The first game, "MASK I", was a vertically-viewed 2D game in which the player controls the Thunderhawk vehicle. The premise of the game is that VENOM have propelled Boulder Hill into a time vortex, and the player must rescue the other members of the MASK team by collecting and re-assembling parts of a scan key which then directs the player to the location of the missing personnel. The game received mostly favorable reviews in the computer game press of the time, although it was noted by some that the tie-in to the franchise was quite tenuous and only the graphics, rather than the storyline and gameplay, connected it to the M.A.S.K. franchise.
The second game, "MASK II", also released in 1987, was a 2D horizontal scrolling shoot-em-up. The game featured many more of the MASK vehicles, and included a selection process in which the player must choose which vehicles to use before the game begins. Only one vehicle could be controlled at a time but these could be quickly interchanged. Again, the game was received favorably in the press, noting that it was a better tie-in to the franchise than the first because it featured more of the vehicles.
The final game in the trilogy "MASK III - Venom Strikes Back" was released in 1988 and was a 2D horizontal shoot-em-up. The premise of the game is that VENOM have kidnapped Scott Trakker and are holding him on the moon. The player controls Matt Trakker (unrecognizable in a space suit with helmet) through a series of static screen featuring platform puzzles and obstacles which must be overcome using the powers of the various masks. The player can hold up to four masks at a time, but can only use the power of one at a time. The masks can also be exchanged at certain points in the game. This game received the best reviews of the trilogy, despite the deviation from the franchise's storyline and style.
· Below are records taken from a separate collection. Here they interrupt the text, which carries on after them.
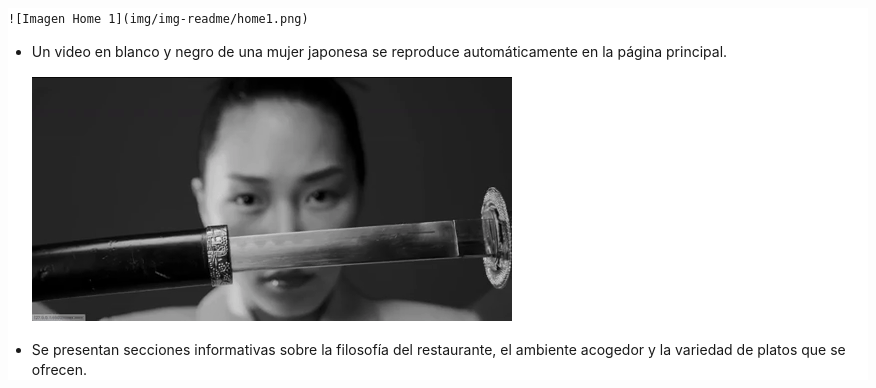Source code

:    ![Imagen Home 1](img/img-readme/home1.png)
    
- Un video en blanco y negro de una mujer japonesa se reproduce automáticamente en la página principal.
    
    ![Gif Video Home](img/img-readme/video-home.gif)
    

- Se presentan secciones informativas sobre la filosofía del restaurante, el ambiente acogedor y la variedad de platos que se ofrecen.
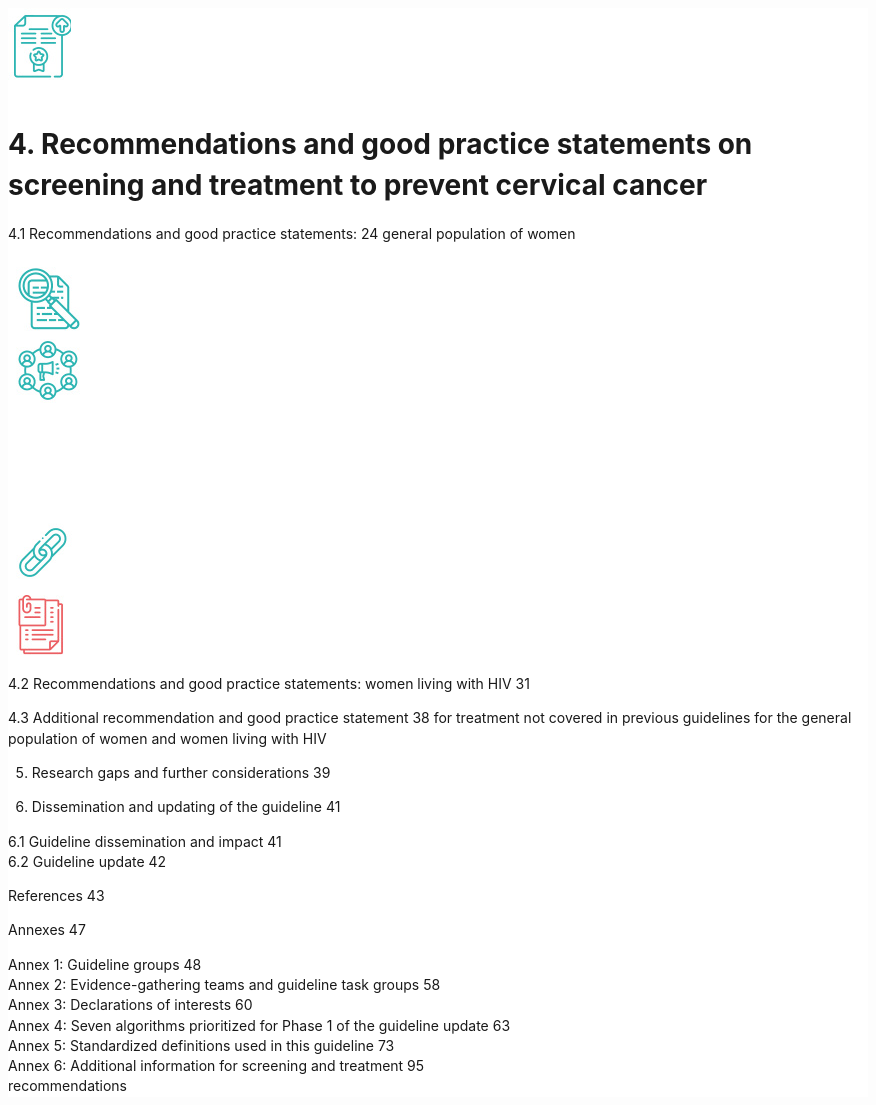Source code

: ![](images/8e6339bb9092d9fd0fffbe3c2e44b9bcafdeb2ec7cb57f0153c841128d947883.jpg)  

# 4. Recommendations and good practice statements on screening and treatment to prevent cervical cancer  

4.1 Recommendations and good practice statements: 24 general population of women  

![](images/eb1b7aed0e16ecd6229a210af3d81198f08da38fd182a8e73abc8296d0339bce.jpg)  

4.2 Recommendations and good practice statements: women living with HIV 31  

4.3 Additional recommendation and good practice statement 38 for treatment not covered in previous guidelines for the general population of women and women living with HIV  

5. Research gaps and further considerations 39  

6. Dissemination and updating of the guideline 41  

6.1 Guideline dissemination and impact 41   
6.2 Guideline update 42  

References 43  

Annexes 47  

Annex 1: Guideline groups 48   
Annex 2: Evidence-gathering teams and guideline task groups 58   
Annex 3: Declarations of interests 60   
Annex 4: Seven algorithms prioritized for Phase 1 of the guideline update 63   
Annex 5: Standardized definitions used in this guideline 73   
Annex 6: Additional information for screening and treatment 95   
recommendations  
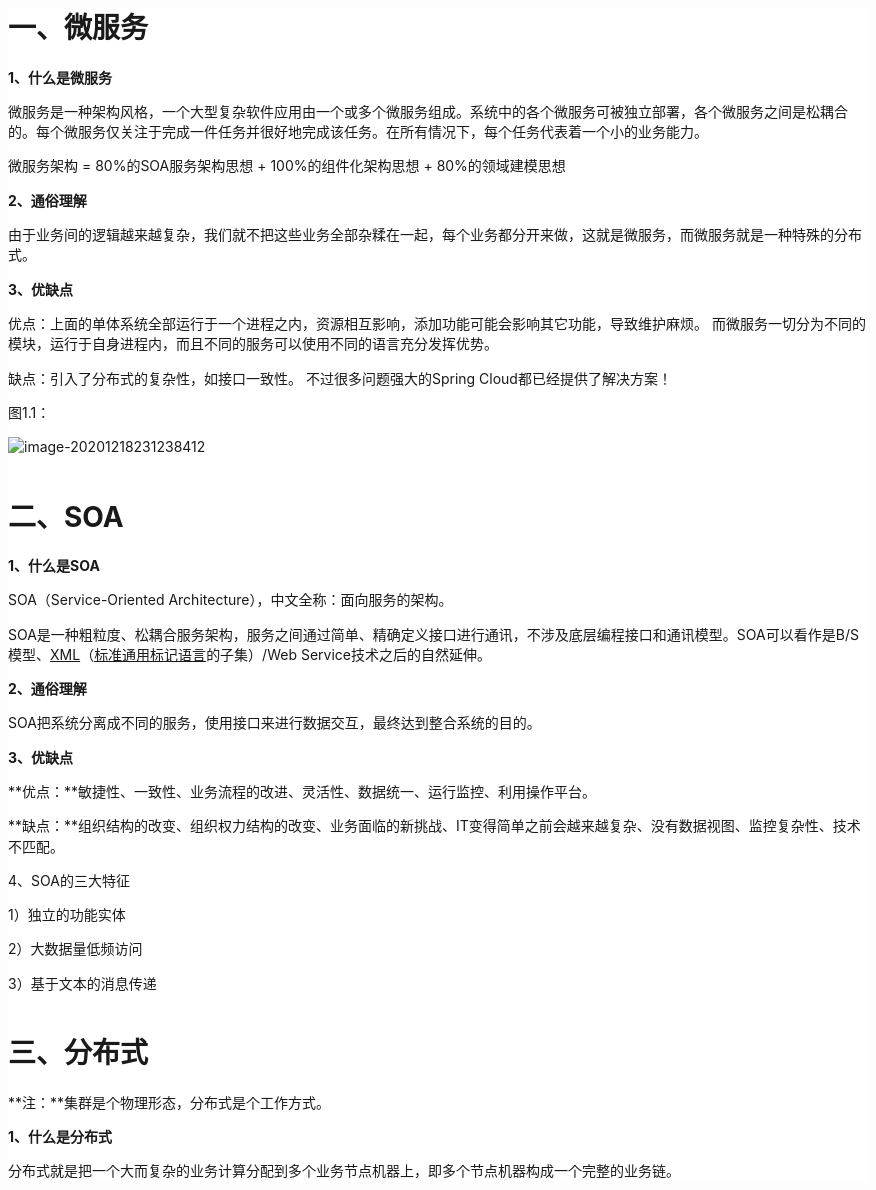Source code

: # 一、微服务

**1、什么是微服务**

微服务是一种架构风格，一个大型复杂软件应用由一个或多个微服务组成。系统中的各个微服务可被独立部署，各个微服务之间是松耦合的。每个微服务仅关注于完成一件任务并很好地完成该任务。在所有情况下，每个任务代表着一个小的业务能力。

微服务架构 = 80%的SOA服务架构思想 + 100%的组件化架构思想 + 80%的领域建模思想

**2、通俗理解**

由于业务间的逻辑越来越复杂，我们就不把这些业务全部杂糅在一起，每个业务都分开来做，这就是微服务，而微服务就是一种特殊的分布式。

**3、优缺点**

优点：上面的单体系统全部运行于一个进程之内，资源相互影响，添加功能可能会影响其它功能，导致维护麻烦。 而微服务一切分为不同的模块，运行于自身进程内，而且不同的服务可以使用不同的语言充分发挥优势。

缺点：引入了分布式的复杂性，如接口一致性。 不过很多问题强大的Spring Cloud都已经提供了解决方案！

图1.1：

![image-20201218231238412](https://gitee.com/zisuu/picture/raw/master/img/20201218231238.png)

 

# 二、SOA

**1、什么是SOA**

SOA（Service-Oriented Architecture），中文全称：面向服务的架构。

SOA是一种粗粒度、松耦合服务架构，服务之间通过简单、精确定义接口进行通讯，不涉及底层编程接口和通讯模型。SOA可以看作是B/S模型、[XML](http://baike.baidu.com/view/63.htm)（[标准通用标记语言](http://baike.baidu.com/view/5286041.htm)的子集）/Web Service技术之后的自然延伸。

**2、通俗理解**

SOA把系统分离成不同的服务，使用接口来进行数据交互，最终达到整合系统的目的。

**3、优缺点**

**优点：**敏捷性、一致性、业务流程的改进、灵活性、数据统一、运行监控、利用操作平台。

**缺点：**组织结构的改变、组织权力结构的改变、业务面临的新挑战、IT变得简单之前会越来越复杂、没有数据视图、监控复杂性、技术不匹配。

4、SOA的三大特征

1）独立的功能实体

2）大数据量低频访问

3）基于文本的消息传递

# 三、分布式

**注：**集群是个物理形态，分布式是个工作方式。

**1、什么是分布式**

分布式就是把一个大而复杂的业务计算分配到多个业务节点机器上，即多个节点机器构成一个完整的业务链。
Following the success of the M.A.S.K. property, DC Comics picked up the rights and produced a 4-part mini series of comics in 1986-87. This was soon followed by a regular series of comics that lasted nine issues. Two M.A.S.K. Annual comics were produced as well, one in 1986 and one in 1987.
These DC Comics were reprinted in the UK in Fleetway's M.A.S.K. weekly comic magazine, which later included brand new adventures produced by British writers and artists. This weekly title lasted 80 issues before merging with the second incarnation of Eagle, with the M.A.S.K. strip carrying over into its new home.
M.A.S.K. was named the 99th best animated series by IGN. They called it one of the most popular cartoon/toy marketing franchises of the eighties, and that it took many of the strengths of GI Joe and Transformers while taking few of its flaws.
Several episodes of the series were released by Kideo Video on VHS in the 1980s, with two episodes per tape. The "racing season" of the series would be distributed by Tempest Video. Several episodes were also released under the label M.A.S.K The Movie, and M.A.S.K The Movie II. No true direct-to-video or theatrical M.A.S.K movie was ever made.
M.A.S.K. episodes have been released on DVD in three languages.